Scores were low for cancer-free individuals with viral hepatitis or cirrhosis (median DELFI scores were 0.078 and 0.080, respectively), but, on average, five to 10 times higher for the 75 HCC patients in the U.S./EU samples, with high scores observed across all cancer stages, including early-stage disease (DELFI scores for Stage 0 = 0.46, Stage A = 0.61, Stage B = 0.83, and Stage C = 0.92).
In addition, the test detected fragmentation changes in the content and packaging of liver cancer genomes, including from genome regions associated with liver-specific activity, the researchers said.
HCC prevalence
Johns Hopkins noted that an estimated 400 million people worldwide are at higher risk of developing HCC because of cirrhosis from chronic liver diseases including chronic viral hepatitis or non-alcoholic fatty liver disease. More than 800,000 people are diagnosed with liver cancer worldwide each year, and it is a leading cause of cancer deaths worldwide, according to the American Cancer Society.
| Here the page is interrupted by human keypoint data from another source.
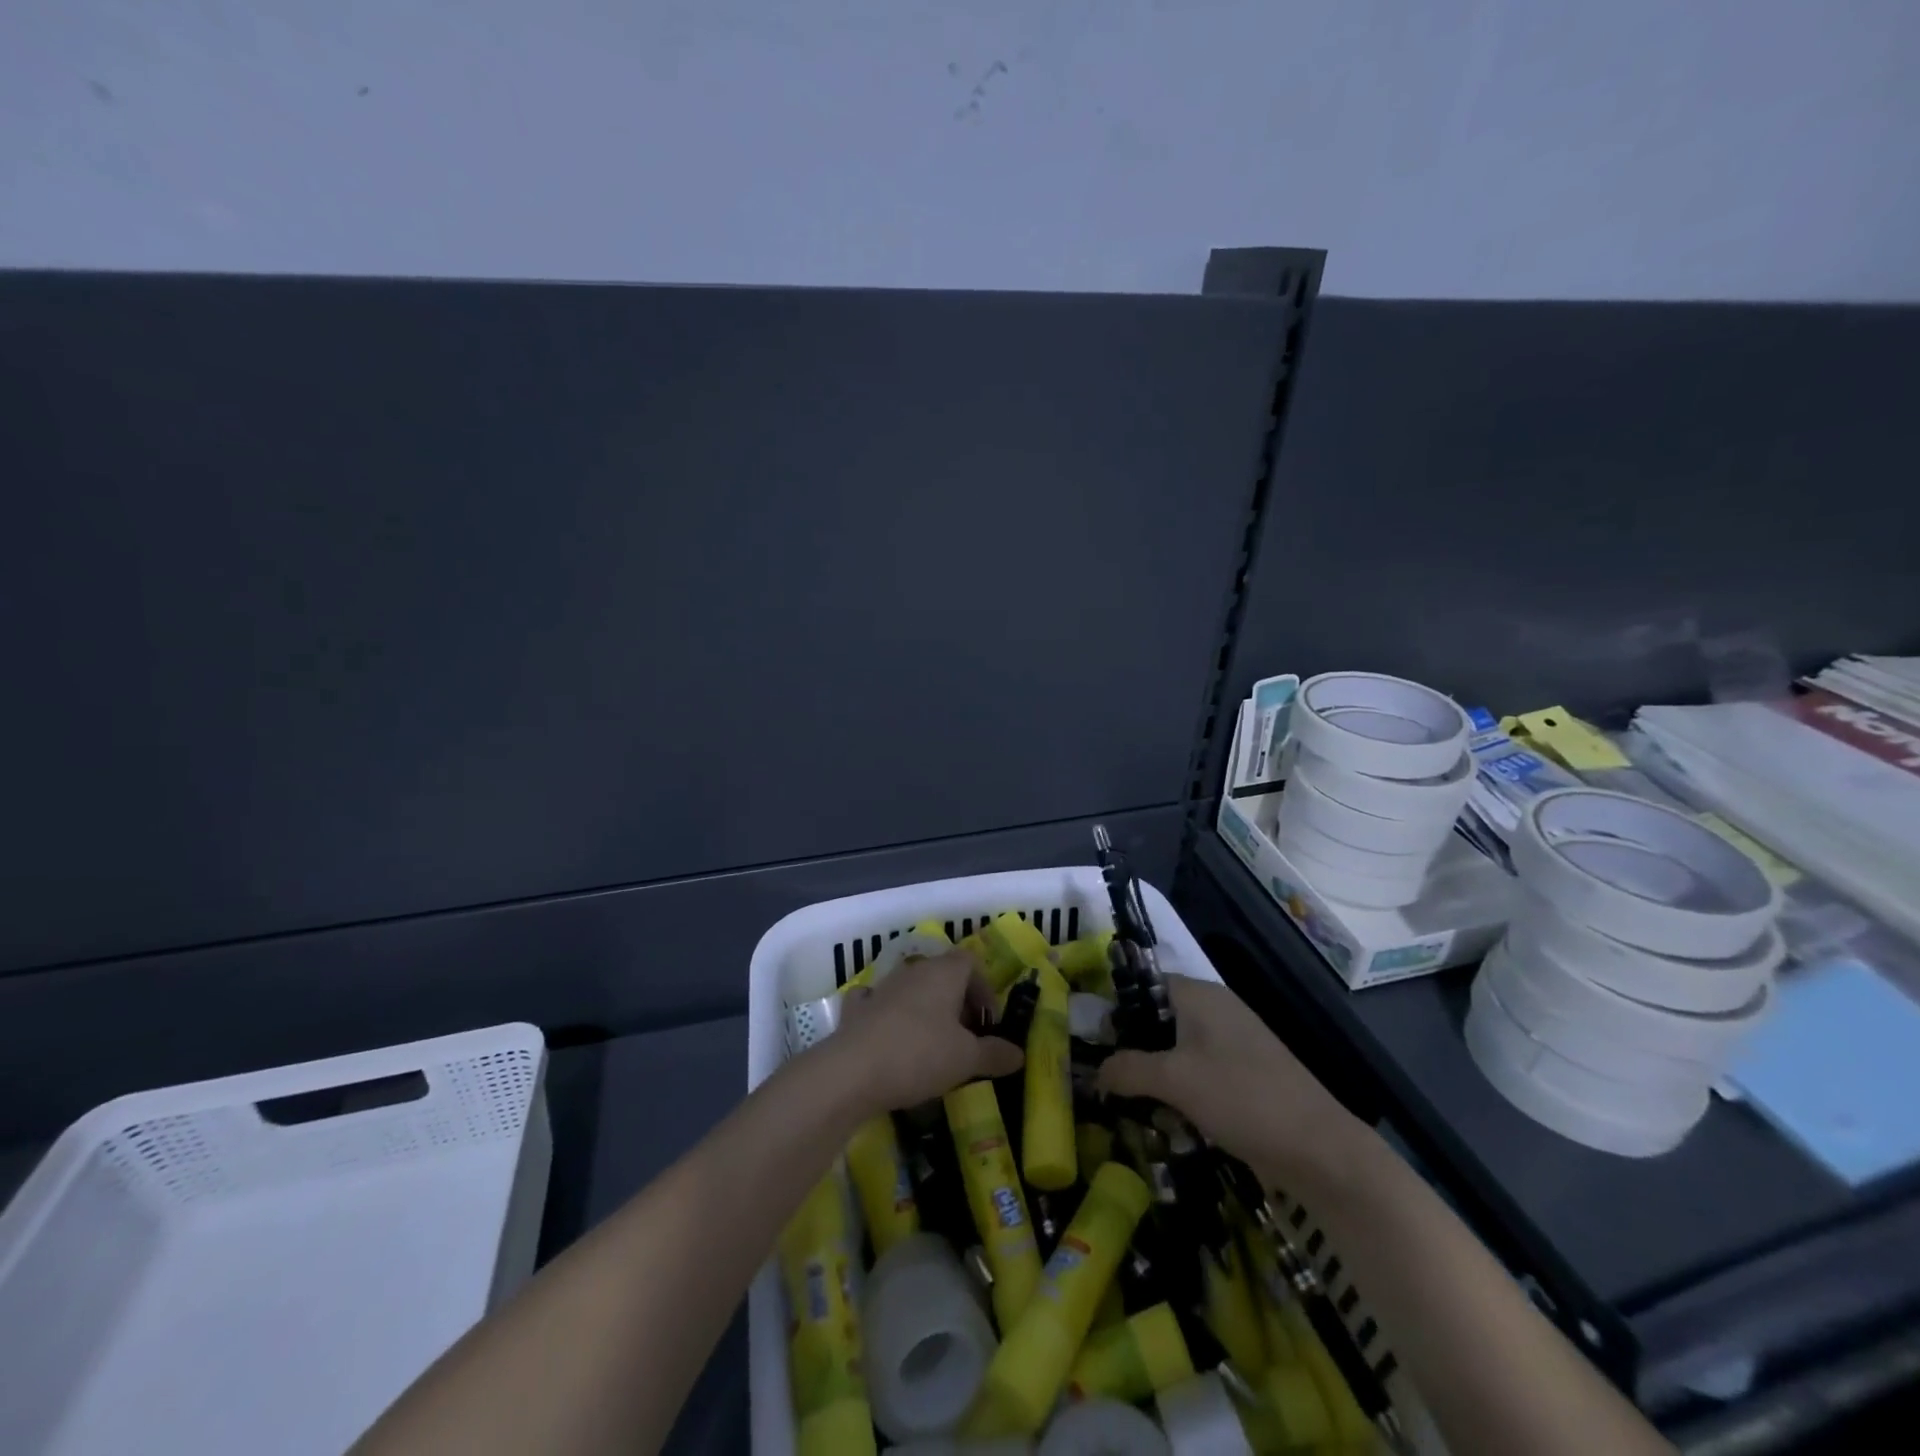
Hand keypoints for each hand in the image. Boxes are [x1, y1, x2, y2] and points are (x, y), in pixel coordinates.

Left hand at [831, 950, 1023, 1111]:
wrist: (852, 1071)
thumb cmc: (920, 1055)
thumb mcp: (967, 1059)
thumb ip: (995, 1054)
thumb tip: (1019, 1054)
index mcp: (943, 973)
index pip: (971, 962)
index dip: (984, 989)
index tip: (988, 1022)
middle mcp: (913, 971)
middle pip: (942, 974)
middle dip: (957, 1001)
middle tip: (966, 1038)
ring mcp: (881, 987)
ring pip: (911, 988)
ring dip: (925, 1009)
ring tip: (932, 1044)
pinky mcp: (856, 1009)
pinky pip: (876, 1002)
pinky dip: (886, 1014)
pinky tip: (889, 1035)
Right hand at [1096, 975, 1366, 1188]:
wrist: (1320, 1150)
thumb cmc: (1241, 1098)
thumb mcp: (1174, 1080)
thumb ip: (1127, 1069)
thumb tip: (1097, 1072)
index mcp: (1199, 995)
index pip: (1143, 985)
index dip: (1115, 1010)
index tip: (1092, 1043)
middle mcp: (1215, 1010)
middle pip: (1157, 1019)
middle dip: (1132, 1050)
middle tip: (1108, 1081)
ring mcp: (1232, 1043)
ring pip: (1175, 1050)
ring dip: (1154, 1076)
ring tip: (1133, 1105)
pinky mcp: (1244, 1076)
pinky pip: (1197, 1073)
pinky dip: (1179, 1091)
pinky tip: (1169, 1120)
The standard of care for liver cancer screening is ultrasound and blood-based alpha-fetoprotein (AFT) tumor marker testing. “The sensitivity of these for cancer is limited,” Velculescu said. “Unfortunately, at diagnosis, less than half of all liver cancer cases are localized. In those cases, five-year survival is 34%, and just 12% when regional and 3% when distant. We see a need for a highly sensitive, affordable, and accessible form of early detection.”
According to Kim, less than 20% of the high-risk population is screened for liver cancer because of accessibility and suboptimal test performance. “This new blood test can double the number of liver cancer cases detected, compared to the standard blood test available, and increase early cancer detection,” Kim added.